A real user – that I trust.

I haven written before of the exceptional commercial photography of Vince LaForet.

Click the picture to see LaForet’s first impressions of the still and movie modes of the 5D Mark II.

When a great commercial photographer extols the image quality of a camera, (“The 5D MKII camera produces the best stills in low light that I’ve ever seen – what you can see with you eye in the worst light (such as sodium-vapor street lights at 3 a.m. in Brooklyn) – this camera can capture it with ease.“) I tend to be somewhere between belief and skepticism. Is the writer conflicted? Does the manufacturer pay him with free gear or hard or soft dollars?

In LaForet’s case I trend to the belief end of the scale. He has too much great work out there to risk his reputation.

The intriguing thing about his blog entry is that he seems most enthused with the movie mode of the new camera. Who would have thought it? If he is right, then it is indeed a game changer – 1080p HD video from a DSLR! I don’t make movies (though the genre fascinates me) and don’t need the awesome low light capability, but for many these facets of the new body may put them on the upgrade path.

Canon EOS 5D Mark II

No more speculation.

Hop over to DPReview for all the details you could possibly want on the new Canon EOS 5D Mark II.


The new camera looks less well balanced than the old, looking top heavy to my eyes

I speculated about the features a few days ago and was dead wrong in some important ways.

  • The sensor is 21 mp, similar to that in the top of the line 1Ds Mark III. Wonder how they are addressing the cannibalization of sales?
  • Price. $2,700 in the US, not $3,000. This will clobber used prices for the 5D, making that a very attractive entry into full frame digital.
  • Full weather sealing. Seems like they added it.

Here are some other features which add value:

  • Movie mode. If you don’t like it, don’t use it. Nice to have.
  • Highlight tone priority – cuts down on burned-out highlights.
  • An allegedly improved LCD screen. Given how awful the one in the 5D is it’s hard not to believe Canon on this one.
  • Three Custom modes, up from one. Great. Especially as that Print button is still there and still useless, though it now doubles for Live View.
  • ISO 25,600 maximum, which may work well with the improved sensor. We will see. If so the expense of ultra large aperture lenses can largely be avoided, as this is three stops faster than the 3,200 on the 5D.
  • Wireless file transmission using the new removable handgrip. Great for studio previews.
  • The ability to fine tune the focus setting for up to 20 lenses – a great way of keeping lens cost down by forcing the user to tune the lens to the body.
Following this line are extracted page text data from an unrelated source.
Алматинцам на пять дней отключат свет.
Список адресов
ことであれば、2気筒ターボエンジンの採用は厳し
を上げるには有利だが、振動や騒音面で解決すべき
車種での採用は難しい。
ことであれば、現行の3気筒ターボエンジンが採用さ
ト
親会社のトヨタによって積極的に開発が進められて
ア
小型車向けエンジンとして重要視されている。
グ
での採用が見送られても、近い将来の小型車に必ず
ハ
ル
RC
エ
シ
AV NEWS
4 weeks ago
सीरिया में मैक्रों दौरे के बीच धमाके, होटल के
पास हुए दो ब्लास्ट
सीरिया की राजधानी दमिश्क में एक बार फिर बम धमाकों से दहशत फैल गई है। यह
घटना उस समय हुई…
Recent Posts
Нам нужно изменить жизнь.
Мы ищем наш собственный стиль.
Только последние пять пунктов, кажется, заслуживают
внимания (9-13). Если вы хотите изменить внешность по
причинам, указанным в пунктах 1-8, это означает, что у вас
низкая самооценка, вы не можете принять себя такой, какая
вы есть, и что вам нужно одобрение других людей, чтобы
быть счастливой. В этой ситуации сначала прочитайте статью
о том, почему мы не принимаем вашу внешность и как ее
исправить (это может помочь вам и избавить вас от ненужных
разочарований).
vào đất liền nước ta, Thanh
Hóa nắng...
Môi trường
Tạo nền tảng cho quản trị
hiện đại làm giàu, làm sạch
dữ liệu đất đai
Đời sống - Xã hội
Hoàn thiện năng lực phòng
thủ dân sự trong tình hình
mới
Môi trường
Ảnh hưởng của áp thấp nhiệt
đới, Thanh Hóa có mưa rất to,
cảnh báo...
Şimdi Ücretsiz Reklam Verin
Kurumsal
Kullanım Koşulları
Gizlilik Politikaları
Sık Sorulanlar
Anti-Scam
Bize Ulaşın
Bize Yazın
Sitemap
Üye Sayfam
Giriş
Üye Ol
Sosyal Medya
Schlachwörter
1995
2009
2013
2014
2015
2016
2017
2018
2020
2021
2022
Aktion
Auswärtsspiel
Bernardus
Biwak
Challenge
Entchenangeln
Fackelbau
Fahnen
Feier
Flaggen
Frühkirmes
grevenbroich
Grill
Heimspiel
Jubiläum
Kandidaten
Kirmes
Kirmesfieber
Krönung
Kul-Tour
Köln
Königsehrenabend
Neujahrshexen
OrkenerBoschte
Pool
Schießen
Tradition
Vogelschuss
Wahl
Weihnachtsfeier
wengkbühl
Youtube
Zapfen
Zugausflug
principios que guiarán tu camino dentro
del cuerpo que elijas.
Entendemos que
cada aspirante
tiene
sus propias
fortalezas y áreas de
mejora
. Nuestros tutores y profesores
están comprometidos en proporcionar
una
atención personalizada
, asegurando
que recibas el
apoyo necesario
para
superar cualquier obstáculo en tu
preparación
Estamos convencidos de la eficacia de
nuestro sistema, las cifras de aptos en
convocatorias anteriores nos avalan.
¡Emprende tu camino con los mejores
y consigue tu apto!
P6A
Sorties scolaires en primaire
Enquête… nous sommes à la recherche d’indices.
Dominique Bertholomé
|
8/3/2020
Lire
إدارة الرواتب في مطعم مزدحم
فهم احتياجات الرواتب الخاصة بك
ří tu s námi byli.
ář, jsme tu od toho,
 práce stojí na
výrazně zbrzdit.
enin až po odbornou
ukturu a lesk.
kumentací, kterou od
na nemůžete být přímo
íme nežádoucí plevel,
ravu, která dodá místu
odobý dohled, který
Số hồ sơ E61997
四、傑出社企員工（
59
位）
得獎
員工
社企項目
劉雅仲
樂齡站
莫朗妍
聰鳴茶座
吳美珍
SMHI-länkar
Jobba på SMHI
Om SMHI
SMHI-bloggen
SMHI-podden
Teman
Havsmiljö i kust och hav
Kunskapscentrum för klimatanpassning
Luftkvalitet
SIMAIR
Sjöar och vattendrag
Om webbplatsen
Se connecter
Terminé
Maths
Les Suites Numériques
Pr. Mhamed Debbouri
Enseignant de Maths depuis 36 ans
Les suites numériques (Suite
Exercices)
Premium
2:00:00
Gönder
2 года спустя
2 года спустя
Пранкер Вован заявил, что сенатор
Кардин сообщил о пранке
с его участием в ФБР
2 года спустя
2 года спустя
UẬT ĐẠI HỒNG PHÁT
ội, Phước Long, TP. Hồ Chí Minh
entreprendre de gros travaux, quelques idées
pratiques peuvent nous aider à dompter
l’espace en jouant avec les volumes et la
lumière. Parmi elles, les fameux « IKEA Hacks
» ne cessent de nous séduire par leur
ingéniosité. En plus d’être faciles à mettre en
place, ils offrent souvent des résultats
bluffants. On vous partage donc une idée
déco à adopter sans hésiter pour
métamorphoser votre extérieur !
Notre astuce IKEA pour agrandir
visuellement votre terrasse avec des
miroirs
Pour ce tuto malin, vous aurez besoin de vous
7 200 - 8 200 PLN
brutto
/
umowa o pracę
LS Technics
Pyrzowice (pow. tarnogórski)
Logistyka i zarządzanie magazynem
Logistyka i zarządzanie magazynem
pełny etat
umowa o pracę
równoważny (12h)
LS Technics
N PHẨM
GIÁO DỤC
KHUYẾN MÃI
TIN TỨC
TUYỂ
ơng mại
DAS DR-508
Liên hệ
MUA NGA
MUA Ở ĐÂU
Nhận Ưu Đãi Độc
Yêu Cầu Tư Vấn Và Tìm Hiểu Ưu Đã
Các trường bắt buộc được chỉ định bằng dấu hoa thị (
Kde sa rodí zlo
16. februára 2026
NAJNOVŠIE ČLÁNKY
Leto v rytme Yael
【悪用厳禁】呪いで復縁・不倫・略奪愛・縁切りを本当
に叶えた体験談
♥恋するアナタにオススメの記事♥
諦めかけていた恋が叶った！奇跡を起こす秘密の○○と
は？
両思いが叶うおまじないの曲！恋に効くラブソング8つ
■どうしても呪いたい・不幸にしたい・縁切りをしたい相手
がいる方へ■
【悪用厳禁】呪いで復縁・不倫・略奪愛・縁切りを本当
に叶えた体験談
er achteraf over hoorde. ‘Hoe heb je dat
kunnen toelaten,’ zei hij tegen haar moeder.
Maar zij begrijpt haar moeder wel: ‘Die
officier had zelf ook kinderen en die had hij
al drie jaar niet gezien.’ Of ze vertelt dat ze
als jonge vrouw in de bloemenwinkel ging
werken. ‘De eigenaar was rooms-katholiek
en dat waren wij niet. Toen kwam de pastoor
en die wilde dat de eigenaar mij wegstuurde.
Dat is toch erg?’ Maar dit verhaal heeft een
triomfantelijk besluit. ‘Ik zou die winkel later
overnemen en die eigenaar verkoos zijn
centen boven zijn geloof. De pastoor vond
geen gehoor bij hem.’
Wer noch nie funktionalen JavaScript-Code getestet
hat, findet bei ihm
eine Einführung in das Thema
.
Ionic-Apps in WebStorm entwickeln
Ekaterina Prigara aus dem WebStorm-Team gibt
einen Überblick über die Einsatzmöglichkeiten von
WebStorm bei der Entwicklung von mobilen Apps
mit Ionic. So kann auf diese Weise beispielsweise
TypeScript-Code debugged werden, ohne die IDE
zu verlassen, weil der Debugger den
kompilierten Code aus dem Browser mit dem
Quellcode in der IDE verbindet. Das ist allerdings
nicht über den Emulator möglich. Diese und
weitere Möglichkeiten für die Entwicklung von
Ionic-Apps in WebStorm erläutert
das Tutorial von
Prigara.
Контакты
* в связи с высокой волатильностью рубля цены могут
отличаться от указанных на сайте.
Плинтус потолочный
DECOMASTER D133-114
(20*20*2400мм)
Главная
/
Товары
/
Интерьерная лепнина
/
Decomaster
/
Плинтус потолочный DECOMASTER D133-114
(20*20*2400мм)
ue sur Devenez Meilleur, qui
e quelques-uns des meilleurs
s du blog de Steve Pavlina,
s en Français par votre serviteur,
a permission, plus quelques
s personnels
And yes, Canon has still to Fix that flap!

All in all, a worthwhile update and a boon for those looking to get a 5D whose used price will likely head south of $1,500 with the glut of amateurs updating for the latest and greatest. Don’t knock them. These gear heads are your friends. If you can live without the new features (sensor dust removal is nice!) then save $1200 and get a 5D.